• TASK DESCRIPTION
For each entry, repeat the text exactly and omit any picture it holds.

*** THE INPUT

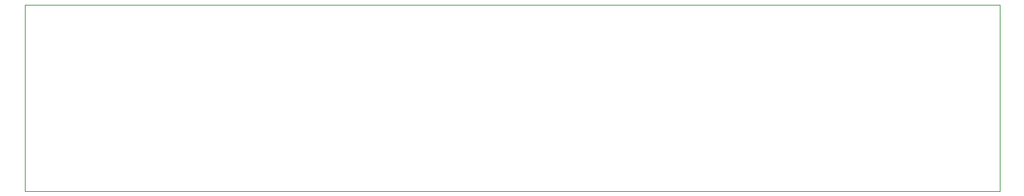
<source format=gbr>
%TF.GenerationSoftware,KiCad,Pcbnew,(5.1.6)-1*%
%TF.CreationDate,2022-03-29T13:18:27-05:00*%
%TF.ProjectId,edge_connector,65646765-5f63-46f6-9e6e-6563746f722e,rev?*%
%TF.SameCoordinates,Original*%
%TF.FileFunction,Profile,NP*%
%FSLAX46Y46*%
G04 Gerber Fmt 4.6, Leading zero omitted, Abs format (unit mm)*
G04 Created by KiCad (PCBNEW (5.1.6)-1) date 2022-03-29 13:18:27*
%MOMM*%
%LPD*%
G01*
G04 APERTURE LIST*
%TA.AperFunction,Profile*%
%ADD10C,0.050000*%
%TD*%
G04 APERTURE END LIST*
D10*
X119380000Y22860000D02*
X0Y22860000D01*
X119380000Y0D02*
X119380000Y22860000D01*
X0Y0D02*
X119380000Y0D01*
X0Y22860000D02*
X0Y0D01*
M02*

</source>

******

• SOLUTION TO THE PROBLEM
<source format=gbr>
%TF.GenerationSoftware,KiCad,Pcbnew,(5.1.6)-1*%
%TF.CreationDate,2022-03-29T13:18:27-05:00*%
%TF.ProjectId,edge_connector,65646765-5f63-46f6-9e6e-6563746f722e,rev?*%
%TF.SameCoordinates,Original*%
%TF.FileFunction,Profile,NP*%
%FSLAX46Y46*%
G04 Gerber Fmt 4.6, Leading zero omitted, Abs format (unit mm)*
G04 Created by KiCad (PCBNEW (5.1.6)-1) date 2022-03-29 13:18:27*
%MOMM*%
%LPD*%
G01*
G04 APERTURE LIST*
%TA.AperFunction,Profile*%
%ADD10C,0.050000*%
%TD*%
G04 APERTURE END LIST*
D10*
X119380000Y22860000D02*
X0Y22860000D01*
X119380000Y0D02*
X119380000Y22860000D01*
X0Y0D02*
X119380000Y0D01*
X0Y22860000D02*
X0Y0D01*
M02*

</source>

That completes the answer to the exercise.